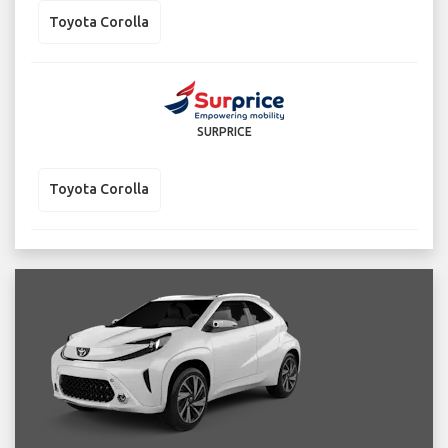
Toyota Corolla
SURPRICE
Toyota Corolla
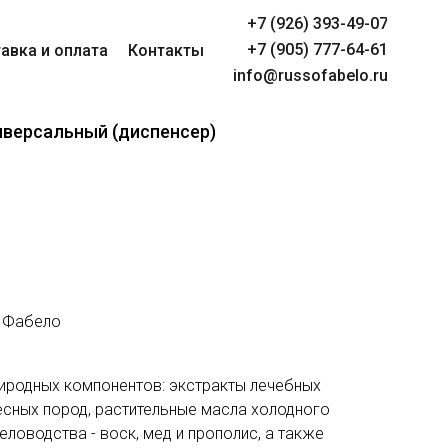
+7 (926) 393-49-07
+7 (905) 777-64-61
авка и оплата
Контакты
info@russofabelo.ru
иверсальный (диспенсер)
 Фабело
риродных компонентов: экстракты лечебных
есных пород, растительные масла холодного
еловодства - воск, мед и прополис, а также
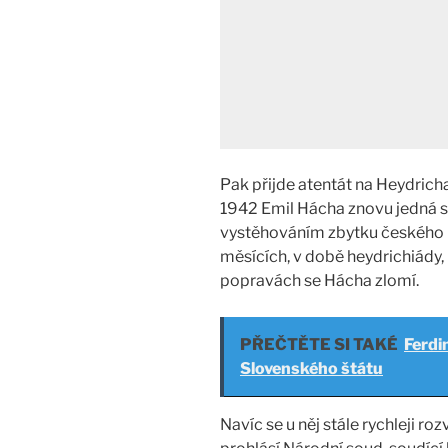
Pak přijde atentát na Heydrich
1942 Emil Hácha znovu jedná s 
vystěhováním zbytku českého ná
měsících, v době heydrichiády,
popravách se Hácha zlomí.
PŘEČTĚTE SI TAKÉ
Ferdi
Slovenského štátu
Navíc se u něj stále rychleji roz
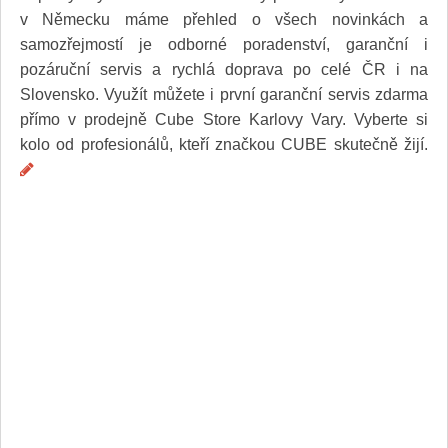
Služby
v Německu máme přehled o všech novinkách a
Spoločnosť
samozřejmostí je odborné poradenství, garanční i
Stavba, dom, záhrada
pozáruční servis a rychlá doprava po celé ČR i na
Šport
Slovensko. Využít můžete i první garanční servis zdarma
Veda a technika
Výpočtová technika
přímo v prodejně Cube Store Karlovy Vary. Vyberte si
Výroba
kolo od profesionálů, kteří značkou CUBE skutečně žijí.
Vzdelávanie
Zábava, voľný čas
Zdravie a krása
Združenia
Zvieratá
PR články
Pridať nový PR článok
Pridať stránku
Kontakt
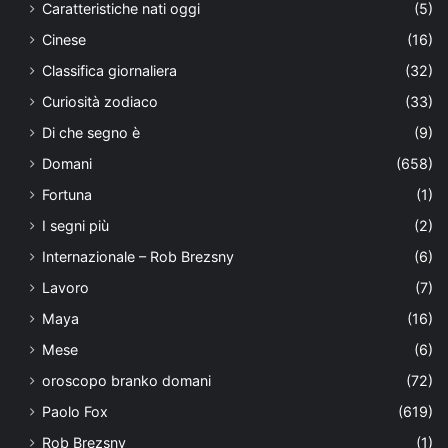
Caratteristiche nati oggi
(5)
Cinese
(16)
Classifica giornaliera
(32)
Curiosità zodiaco
(33)
Di che segno è
(9)
Domani
(658)
Fortuna
(1)
I segni più
(2)
Internazionale – Rob Brezsny
(6)
Lavoro
(7)
Maya
(16)
Mese
(6)
oroscopo branko domani
(72)
Paolo Fox
(619)
Rob Brezsny
(1)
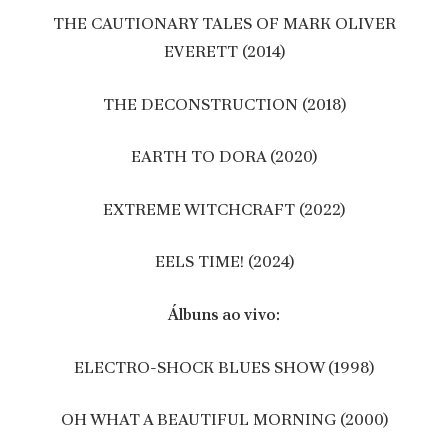
THE CAUTIONARY TALES OF MARK OLIVER
EVERETT (2014)
THE DECONSTRUCTION (2018)
EARTH TO DORA (2020)
EXTREME WITCHCRAFT (2022)
EELS TIME! (2024)
Álbuns ao vivo:
ELECTRO-SHOCK BLUES SHOW (1998)
OH WHAT A BEAUTIFUL MORNING (2000)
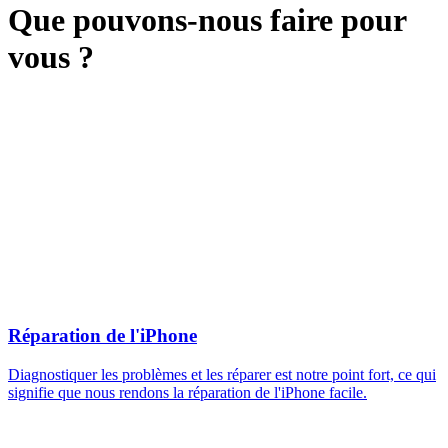
Que pouvons-nous faire pour
vous ?
Réparation de l'iPhone
Diagnostiquer les problèmes et les réparer est notre point fort, ce qui
signifie que nous rendons la réparation de l'iPhone facile.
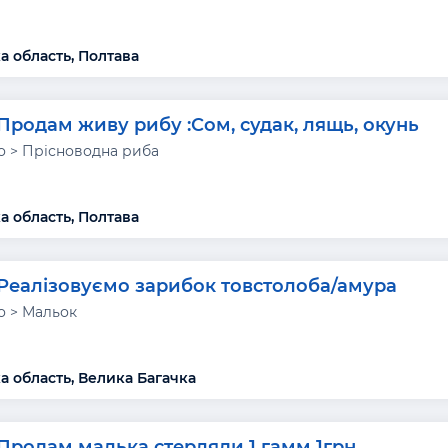
а область, Полтава
Продам живу рибу :Сом, судак, лящь, окунь
 > Прісноводна риба
а область, Полтава
Реалізовуємо зарибок товстолоба/амура
 > Мальок
а область, Велика Багачка
Продам малька стерляди 1 гамм 1грн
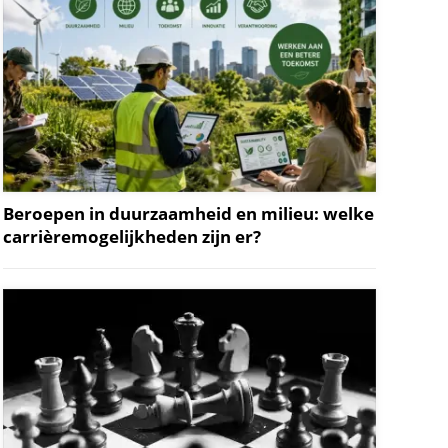
Beroepen in duurzaamheid en milieu: welke
carrièremogelijkheden zijn er?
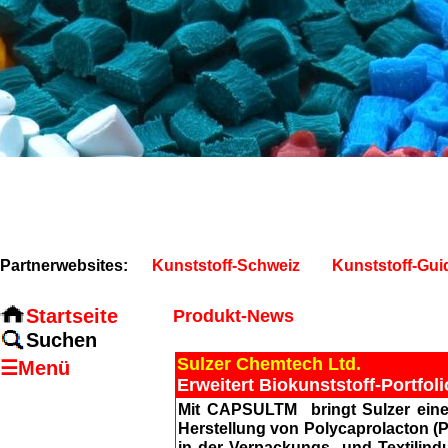
Partnerwebsites:
Kunststoff-Schweiz
Kunststoff-Gui
Startseite
Produkt-News
Suchen
Sulzer Chemtech Ltd.
☰Menü
Erweitert Biokunststoff-Portfo
Mit CAPSULTM bringt Sulzer eine n
Herstellung von Polycaprolacton (P
in der Verpackungs- und Textilindu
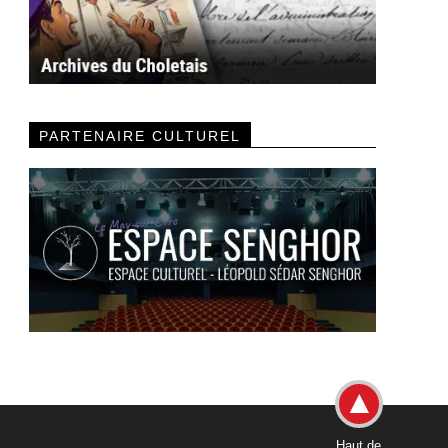
PARTENAIRE CULTUREL
Haut de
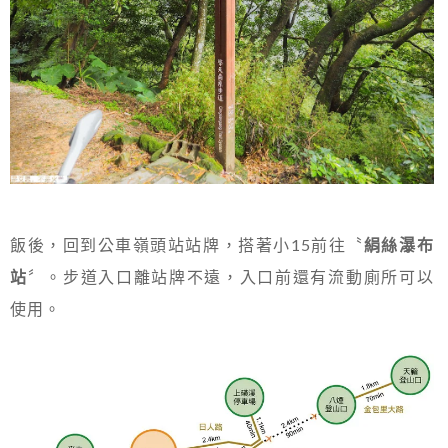
飯後，回到公車嶺頭站站牌，搭著小15前往〝
絹絲瀑布
站
〞。步道入口離站牌不遠，入口前還有流動廁所可以
使用。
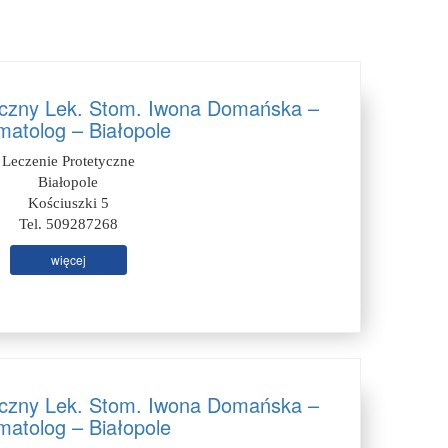
iczny Lek. Stom. Iwona Domańska –
matolog – Białopole
Leczenie Protetyczne
Białopole
Kościuszki 5
Tel. 509287268
więcej
iczny Lek. Stom. Iwona Domańska –
matolog – Białopole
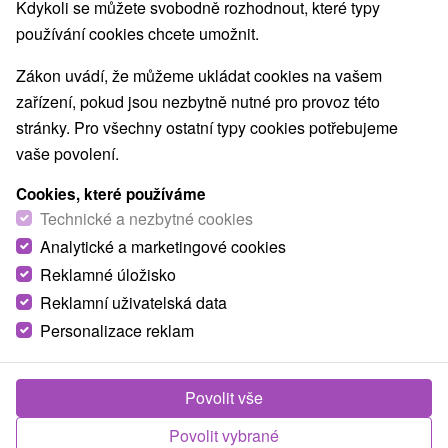
Kdykoli se můžete svobodně rozhodnout, které typy
používání cookies chcete umožnit.
Zákon uvádí, že můžeme ukládat cookies na vašem
zařízení, pokud jsou nezbytně nutné pro provoz této
stránky. Pro všechny ostatní typy cookies potřebujeme
vaše povolení.
Cookies, které používáme
Technické a nezbytné cookies
Analytické a marketingové cookies
Reklamné úložisko
Reklamní uživatelská data
Personalizace reklam
Chalupa Ida Slavec
Slavec
Povolit vše
Ubytovanie v pokojnom prostredí obce Slavec v krásnom
prostredí Gemera disponuje dvoma izbami a
Povolit vybrané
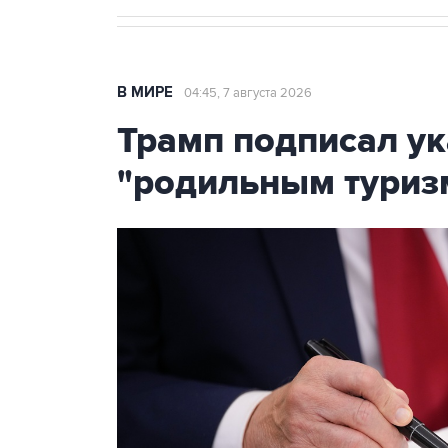
В МИРЕ
04:45, 7 августа 2026
Трамп подписал ук
"родильным туриз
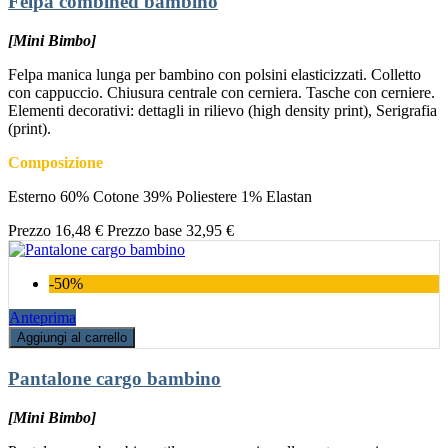
Felpa combined bambino
[Mini Bimbo]
Felpa manica lunga per bambino con polsini elasticizzati. Colletto
con cappuccio. Chiusura centrale con cerniera. Tasche con cerniere.
Elementi decorativi: dettagli in rilievo (high density print), Serigrafia
(print).
Composizione
Esterno 60% Cotone 39% Poliestere 1% Elastan
Prezzo
16,48 €
Prezzo base
32,95 €
-50%
Anteprima
Aggiungi al carrello
Pantalone cargo bambino
[Mini Bimbo]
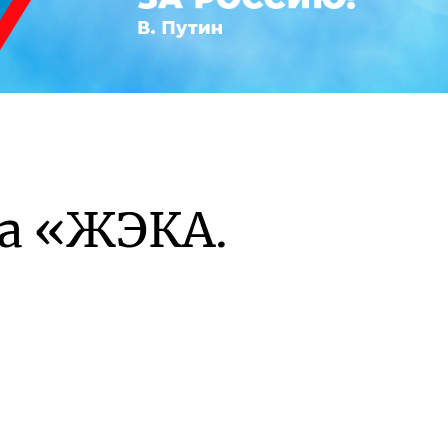
а «ЖЭКА.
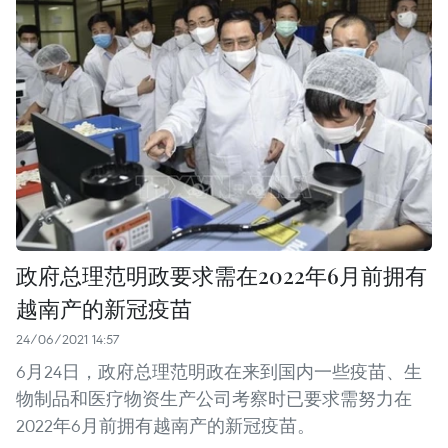
政府总理范明政要求需在2022年6月前拥有
越南产的新冠疫苗
24/06/2021 14:57
6月24日，政府总理范明政在来到国内一些疫苗、生
物制品和医疗物资生产公司考察时已要求需努力在
2022年6月前拥有越南产的新冠疫苗。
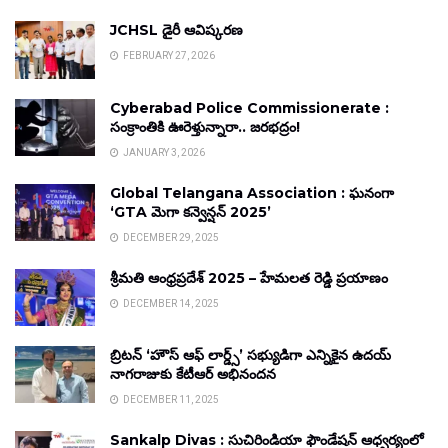
JCHSL డైరీ ఆవిష్కరణ
FEBRUARY 27, 2026
Cyberabad Police Commissionerate :
సంక్రాంతికి ఊరెళ్తున్నారా.. జరభద్రం!
JANUARY 3, 2026
Global Telangana Association : ఘనంగా
‘GTA మెగా కన్వెన్షన్ 2025’
DECEMBER 29, 2025
శ్రీమతి ఆంధ్రప్రదేశ్ 2025 – హేమలత రెడ్డి ప్రయాణం
DECEMBER 14, 2025
బ్రిటన్ ‘హౌస్ ఆఫ్ లార్డ్స్’ సభ్యుడిగా ఎన్నికైన ఉదయ్
నాగరాజుకు కేటీఆర్ అభినందన
DECEMBER 11, 2025
Sankalp Divas : సుచిరిండియా ఫౌండేషన్ ఆధ్వర్యంలో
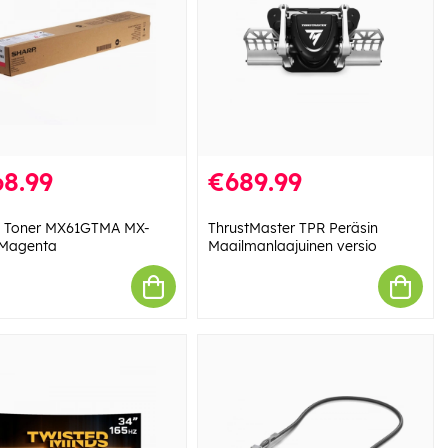
8.99
€689.99
 Toner MX61GTMA MX-
ThrustMaster TPR Peräsin
 Magenta
Maailmanlaajuinen versio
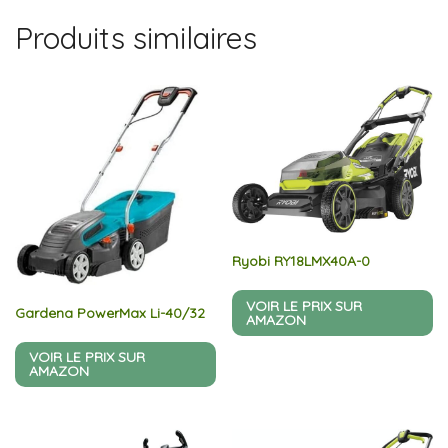
Produits similaires
Ryobi RY18LMX40A-0
VOIR LE PRIX SUR
Gardena PowerMax Li-40/32
AMAZON
VOIR LE PRIX SUR
AMAZON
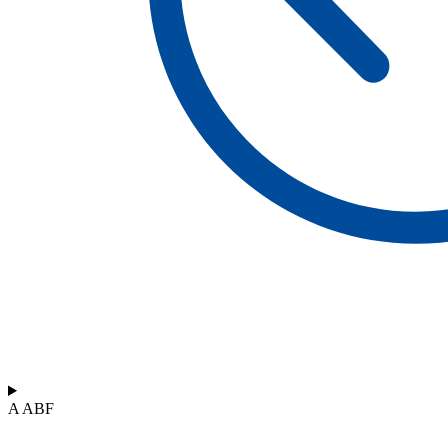
A ABF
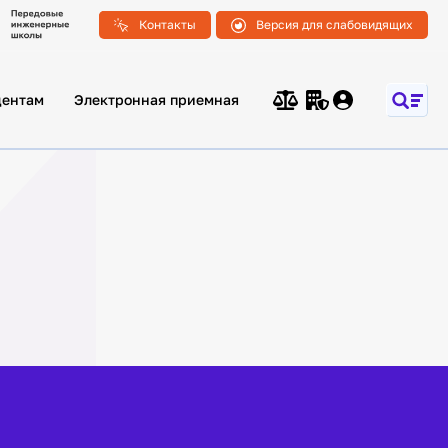
Контакты
Версия для слабовидящих
дентам
Электронная приемная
·····
Exercise:
Please write out all the data again word for word, but not the pictures.

Reply:
Toyota Corolla
SURPRICE
Toyota Corolla
+7 (926) 393-49-07
+7 (905) 777-64-61
авка и оплата
Контакты
info@russofabelo.ru
иверсальный (диспенсер)
 Фабело
риродных компонентов: экстракты лечебных
есных пород, растительные масла холодного
еловодства - воск, мед и прополис, а также
Pak přijde atentát na Heydrich
1942 Emil Hácha znovu jedná s 
vystěhováním zbytku českého ná
měsících, v době heydrichiády,
popravách se Hácha zlomí.
PŘEČTĚTE SI TAKÉ
Ferdi
Slovenského štátu
Navíc se u něj stále rychleji roz
Služby
v Německu máme přehled o všech novinkách a
Spoločnosť
samozřejmostí je odborné poradenství, garanční i
Stavba, dom, záhrada
pozáruční servis a rychlá doprava po celé ČR i na
Šport
Slovensko. Využít můžete i první garanční servis zdarma
Veda a technika
Výpočtová technika
přímo v prodejně Cube Store Karlovy Vary. Vyberte si
Výroba
kolo od profesionálů, kteří značkou CUBE skutečně žijí.
Vzdelávanie
Zábava, voľný čas
Zdravie a krása
Združenia
Zvieratá
PR články
Pridať nový PR článok
Pridať stránku
Kontakt
Caratteristiche nati oggi
(5)
Cinese
(16)
Classifica giornaliera
(32)
Curiosità zodiaco
(33)
Di che segno è
(9)
Domani
(658)
Fortuna
(1)
I segni più
(2)
Internazionale – Rob Brezsny
(6)
Lavoro
(7)
Maya
(16)
Mese
(6)
oroscopo branko domani
(72)
Paolo Fox
(619)
Rob Brezsny
(1)
THE CAUTIONARY TALES OF MARK OLIVER
EVERETT (2014)
THE DECONSTRUCTION (2018)
EARTH TO DORA (2020)
EXTREME WITCHCRAFT (2022)
EELS TIME! (2024)
Álbuns ao vivo:
ELECTRO-SHOCK BLUES SHOW (1998)
OH WHAT A BEAUTIFUL MORNING (2000)
Que pouvons-nous faire pour
vous ?
Réparation de l'iPhone
Diagnostiquer les problèmes et les réparer est notre point fort, ce qui
signifie que nous rendons la réparation de l'iPhone facile.
а область, Полтава
Продам живу рибу :Сом, судак, лящь, окунь
 > Прісноводна риба
а область, Полтава
Реалізовуємо зарибок товстолоба/амура
 > Мальок
а область, Велика Багачка
Продам малька стерляди 1 гамм 1грн
Beroepen in duurzaamheid en milieu: welke
carrièremogelijkheden zijn er?
Partnerwebsites:
Kunststoff-Schweiz
Kunststoff-Gui
Startseite
Produkt-News
Suchen
Sulzer Chemtech Ltd.
☰Menü
Erweitert Biokunststoff-Portfo
Mit CAPSULTM bringt Sulzer eine n
Herstellung von Polycaprolacton (P
in der Verpackungs- und Textilindu
PARTENAIRE CULTUREL
Haut de
飯後，回到公車嶺頭站站牌，搭著小15前往〝
絹絲瀑布
站
〞。步道入口離站牌不遠，入口前還有流動廁所可以
使用。
iczny Lek. Stom. Iwona Domańska –
matolog – Białopole
Leczenie Protetyczne
Białopole
Kościuszki 5
Tel. 509287268
więcej
iczny Lek. Stom. Iwona Domańska –
matolog – Białopole
Kdykoli se můžete svobodně rozhodnout, které typy
používání cookies chcete umožnit.
Zákon uvádí, že můžeme ukládat cookies na vašem
zařízení, pokud jsou nezbytně nutné pro provoz této
stránky. Pro všechny ostatní typy cookies potřebujeme
vaše povolení.
Cookies, které používáme
Technické a nezbytné cookies
Analytické a marketingové cookies
Reklamné úložisko
Reklamní uživatelská data
Personalizace reklam
Chalupa Ida Slavec
Slavec
Povolit vše
Ubytovanie v pokojnom prostredí obce Slavec v krásnom
prostredí Gemera disponuje dvoma izbami a
Povolit vybrané
В МИРЕ
04:45, 7 августа 2026
Трамп подписал ук
"родильным туриз
Felpa combined bambino
[Mini Bimbo]
Felpa manica lunga per bambino con polsini elasticizzati. Colletto
con cappuccio. Chiusura centrale con cerniera. Tasche con cerniere.
Elementi decorativi: dettagli in rilievo (high density print), Serigrafia
(print).
Composizione
Esterno 60% Cotone 39% Poliestere 1% Elastan
Prezzo
16,48 €
Prezzo base
32,95 €
-50%
Anteprima
Aggiungi al carrello
Pantalone cargo bambino
[Mini Bimbo]
а «ЖЭКА.
政府总理范明政要求需在2022年6月前拥有
越南产的新冠疫苗
24/06/2021 14:57
6月24日，政府总理范明政在来到国内一些疫苗、生
物制品和医疗物资生产公司考察时已要求需努力在
2022年6月前拥有越南产的新冠疫苗。
JCHSL డైరీ ఆవిష్కరణ
FEBRUARY 27, 2026
Cyberabad Police Commissionerate :
సంక్రాంతికి ఊరెళ్తున్నారా.. జరభద్రం!
JANUARY 3, 2026
Global Telangana Association : ఘనంగా
‘GTA మెగా కన్వెన్షన్ 2025’
DECEMBER 29, 2025
శ్రీమతి ఆంధ్రప్రదేశ్ 2025 – హేమలత రెడ్డి ప్రయాణం
DECEMBER 14, 2025
బ్రిటన్ ‘హౌస్ ఆఫ్ లార్డ్స్’ సభ్యుడిగా ఎన్నికైన ఉదయ్
నాగరాజుకు కేటీఆర్ అభినందన
DECEMBER 11, 2025
Sankalp Divas : సుచిరిండియా ఫౌండేషన్ ఆధ్వర్యంలో
8.99
€689.99
 Toner MX61GTMA MX-
ThrustMaster TPR Peräsin
 Magenta
Maailmanlaajuinen versio
Produits similaires
Ryobi RY18LMX40A-0
VOIR LE PRIX SUR
Gardena PowerMax Li-40/32
AMAZON
VOIR LE PRIX SUR
AMAZON
A ABF
Контакты
Версия для слабовидящих
дентам
Электронная приемная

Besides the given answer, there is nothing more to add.